◆ **SELECTED TEXT**:
==========
5 tips to budget and save money as a freelancer

Feast or famine.

It’s a phrase that best sums up the financial situation of many freelancers.

As most seasoned freelancers know, the feast or famine cycle is an all-too-real situation in the freelancing world. It’s what happens when a ton of work comes in all at once, and when it wraps up, you’re left with no projects and no income. It’s the bane of a lot of freelancers.

While it’s not always easy to break this cycle, there are ways to ride it out. Here are a few tips to help you save money and budget wisely to maintain a balance amid the extremes of freelance work.

Budget monthly

Being caught in the feast or famine cycle of freelancing means your income can fluctuate a lot from month to month. And that requires some planning to stay on top of your finances.

Your first step should be creating a new budget every month that will allow you to keep track of your payments and necessary expenses. Having an idea of what your budget situation looks like at the start of every month will help with being careful about overspending.

If the idea of creating a budget every month has you breaking out in a cold sweat, you can rest easy because there are loads of resources available that take the headache out of budgeting. A convenient way to maintain a monthly budget is with cloud accounting software, such as QuickBooks Self-Employed, which keeps records of your income and expenses, while helping organize receipts, along with other benefits.

There are also tools, such as Mint, that assist with identifying budget goals based on cash flow and expenditures and then ensure you stay on track.

While many financial planning tools are subscription-based, the savings that come from using these resources often far exceed the cost. You pay a little to save a lot. Plus, freelancers can claim those subscriptions as a tax-deductible business expense.
==========
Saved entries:
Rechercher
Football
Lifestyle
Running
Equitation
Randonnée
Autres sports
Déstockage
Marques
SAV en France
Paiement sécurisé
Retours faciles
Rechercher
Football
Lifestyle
==========
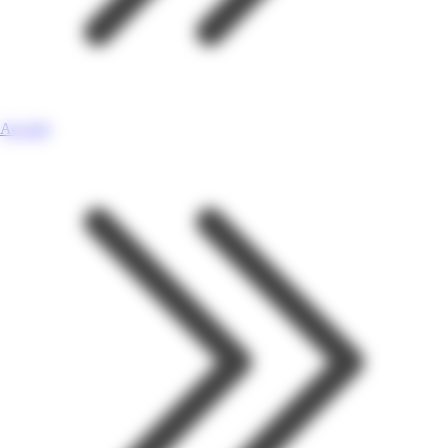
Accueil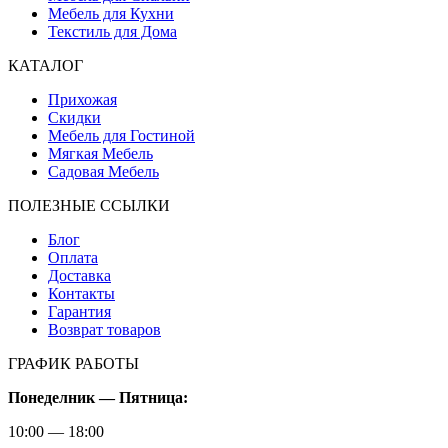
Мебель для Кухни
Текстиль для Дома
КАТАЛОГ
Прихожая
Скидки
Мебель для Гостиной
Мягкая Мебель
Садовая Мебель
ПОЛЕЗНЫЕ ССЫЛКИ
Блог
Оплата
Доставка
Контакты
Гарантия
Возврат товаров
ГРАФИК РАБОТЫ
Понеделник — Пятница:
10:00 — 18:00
==========
◆ **WHAT THE TASK REQUIRES**:
Translate this sentence from the freelancer budgeting tips into Spanish: "Plus, freelancers can claim those subscriptions as a tax-deductible business expense."

◆ **EXERCISE OUTPUT**:
Además, los trabajadores independientes pueden declarar esas suscripciones como un gasto comercial deducible de impuestos.